Grievous environmental conditions
Tbilisi air has a fuel smell and it is dangerous for your health. No one in Tbilisi exercises controls either over the vehicle condition or the quality of gasoline, as well as content of various hazardous substances in it. Besides, no one controls the ongoing construction works in Tbilisi either (remember the construction debris dumped on the sidewalk?); various construction projects, their materials and waste are not properly isolated and just a slight blow of the wind will be enough for it to get into your lungs. Finally, not a single tree has been left in some streets (as a result of that very disordered constructions), which is a big problem for the city with the air temperature reaching 40 degrees above zero in the summer period. Just try to walk in one of such streets on a sunny day in July.
Worthless public transport
Big cities are stretched along huge areas and it is not always possible to get everywhere on foot. Comfortable travelling around the city on foot also implies availability of high-quality and handy public transport.
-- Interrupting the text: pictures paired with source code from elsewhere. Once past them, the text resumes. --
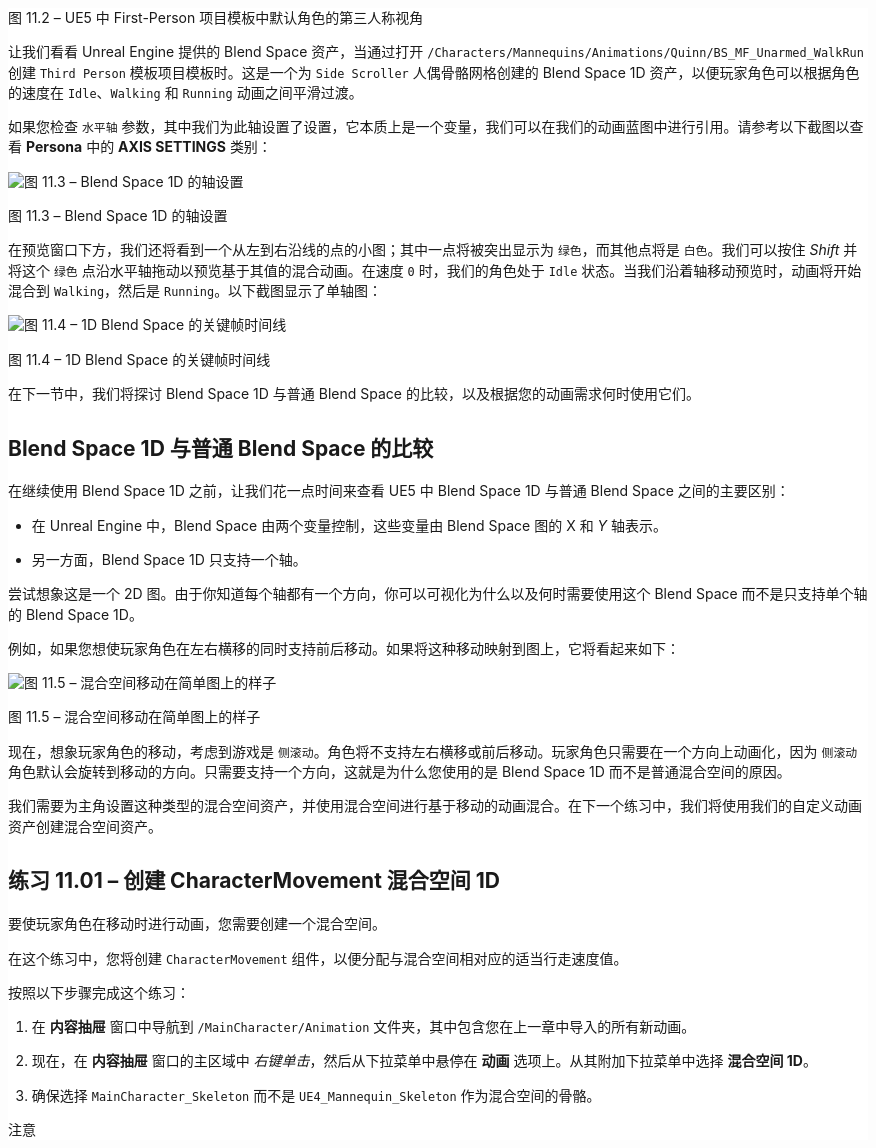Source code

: 图 11.2 – UE5 中 First-Person 项目模板中默认角色的第三人称视角

让我们看看 Unreal Engine 提供的 Blend Space 资产，当通过打开 `/Characters/Mannequins/Animations/Quinn/BS_MF_Unarmed_WalkRun` 创建 `Third Person` 模板项目模板时。这是一个为 `Side Scroller` 人偶骨骼网格创建的 Blend Space 1D 资产，以便玩家角色可以根据角色的速度在 `Idle`、`Walking` 和 `Running` 动画之间平滑过渡。

如果您检查 `水平轴` 参数，其中我们为此轴设置了设置，它本质上是一个变量，我们可以在我们的动画蓝图中进行引用。请参考以下截图以查看 **Persona** 中的 **AXIS SETTINGS** 类别：

![图 11.3 – Blend Space 1D 的轴设置](img/Figure_11.03_B18531.jpg)

图 11.3 – Blend Space 1D 的轴设置

在预览窗口下方，我们还将看到一个从左到右沿线的点的小图；其中一点将被突出显示为 `绿色`，而其他点将是 `白色`。我们可以按住 *Shift* 并将这个 `绿色` 点沿水平轴拖动以预览基于其值的混合动画。在速度 `0` 时，我们的角色处于 `Idle` 状态。当我们沿着轴移动预览时，动画将开始混合到 `Walking`，然后是 `Running`。以下截图显示了单轴图：

![图 11.4 – 1D Blend Space 的关键帧时间线](img/Figure_11.04_B18531.jpg)

图 11.4 – 1D Blend Space 的关键帧时间线

在下一节中，我们将探讨 Blend Space 1D 与普通 Blend Space 的比较，以及根据您的动画需求何时使用它们。

## Blend Space 1D 与普通 Blend Space 的比较

在继续使用 Blend Space 1D 之前，让我们花一点时间来查看 UE5 中 Blend Space 1D 与普通 Blend Space 之间的主要区别：

+   在 Unreal Engine 中，Blend Space 由两个变量控制，这些变量由 Blend Space 图的 X 和 *Y* 轴表示。

+   另一方面，Blend Space 1D 只支持一个轴。

尝试想象这是一个 2D 图。由于你知道每个轴都有一个方向，你可以可视化为什么以及何时需要使用这个 Blend Space 而不是只支持单个轴的 Blend Space 1D。

例如，如果您想使玩家角色在左右横移的同时支持前后移动。如果将这种移动映射到图上，它将看起来如下：

![图 11.5 – 混合空间移动在简单图上的样子](img/Figure_11.05_B18531.jpg)

图 11.5 – 混合空间移动在简单图上的样子

现在，想象玩家角色的移动，考虑到游戏是 `侧滚动`。角色将不支持左右横移或前后移动。玩家角色只需要在一个方向上动画化，因为 `侧滚动` 角色默认会旋转到移动的方向。只需要支持一个方向，这就是为什么您使用的是 Blend Space 1D 而不是普通混合空间的原因。

我们需要为主角设置这种类型的混合空间资产，并使用混合空间进行基于移动的动画混合。在下一个练习中，我们将使用我们的自定义动画资产创建混合空间资产。

## 练习 11.01 – 创建 CharacterMovement 混合空间 1D

要使玩家角色在移动时进行动画，您需要创建一个混合空间。

在这个练习中，您将创建 `CharacterMovement` 组件，以便分配与混合空间相对应的适当行走速度值。

按照以下步骤完成这个练习：

1.  在 **内容抽屉** 窗口中导航到 `/MainCharacter/Animation` 文件夹，其中包含您在上一章中导入的所有新动画。

1.  现在，在 **内容抽屉** 窗口的主区域中 *右键单击*，然后从下拉菜单中悬停在 **动画** 选项上。从其附加下拉菜单中选择 **混合空间 1D**。

1.  确保选择 `MainCharacter_Skeleton` 而不是 `UE4_Mannequin_Skeleton` 作为混合空间的骨骼。

注意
What happens in Tbilisi? If you are lucky to squeeze between the cars parked on the sidewalk, jump over the dunes of sand, get through a 20-cm passageway between the construction fencing and the sidewalk edge, and finally reach a bus stop, you can enjoy travelling by bus, purchased by the municipal authorities some 10 years ago, that has never been subject to any elementary repair and maintenance during those 10 years. There are no cooling system in Tbilisi buses, which is quite strange in view of the city climate. Once you prefer to take a minibus, loud music and a driver’s cigarette smoke will be added.